Records for this task =>
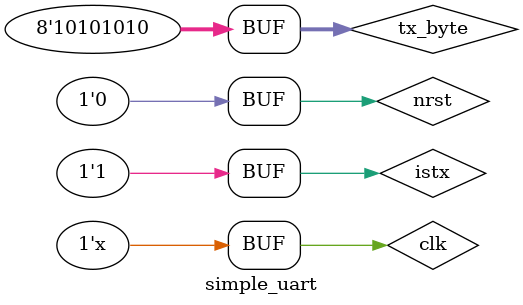
<source format=sv>
`timescale 1ns / 1ps


module simple_uart();
    logic clk = 0;
    logic nrst = 0;
    logic UART_RXD, UART_TXD;
    logic istx = 1;
    //logic [7:0] rx_byte;
    logic [7:0] tx_byte = 8'b10101010;
    always #10 clk=~clk;
    
    
    uart #(
    .baud_rate(9600) // default is 9600
    )
    uart0(
    .clk(clk), // The master clock for this module
    .rst(~nrst), // Synchronous reset
    .rx(UART_RXD), // Incoming serial line
    .tx(UART_TXD), // Outgoing serial line
    .transmit(istx), // Signal to transmit
    .tx_byte(), // Byte to transmit
    .received(), // Indicated that a byte has been received
    .rx_byte(), // Byte received
    .is_receiving(), // Low when receive line is idle
    .is_transmitting(),// Low when transmit line is idle
    .recv_error() // Indicates error in receiving packet.
    );
    
endmodule

</source>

Job =>
Everything in the records that precede this task must be written out again exactly, except the pictures.

Exercise result =>
<source format=sv>
`timescale 1ns / 1ps


module simple_uart();
    logic clk = 0;
    logic nrst = 0;
    logic UART_RXD, UART_TXD;
    logic istx = 1;
    //logic [7:0] rx_byte;
    logic [7:0] tx_byte = 8'b10101010;
    always #10 clk=~clk;
    
    
    uart #(
    .baud_rate(9600) // default is 9600
    )
    uart0(
    .clk(clk), // The master clock for this module
    .rst(~nrst), // Synchronous reset
    .rx(UART_RXD), // Incoming serial line
    .tx(UART_TXD), // Outgoing serial line
    .transmit(istx), // Signal to transmit
    .tx_byte(), // Byte to transmit
    .received(), // Indicated that a byte has been received
    .rx_byte(), // Byte received
    .is_receiving(), // Low when receive line is idle
    .is_transmitting(),// Low when transmit line is idle
    .recv_error() // Indicates error in receiving packet.
    );
    
endmodule

</source>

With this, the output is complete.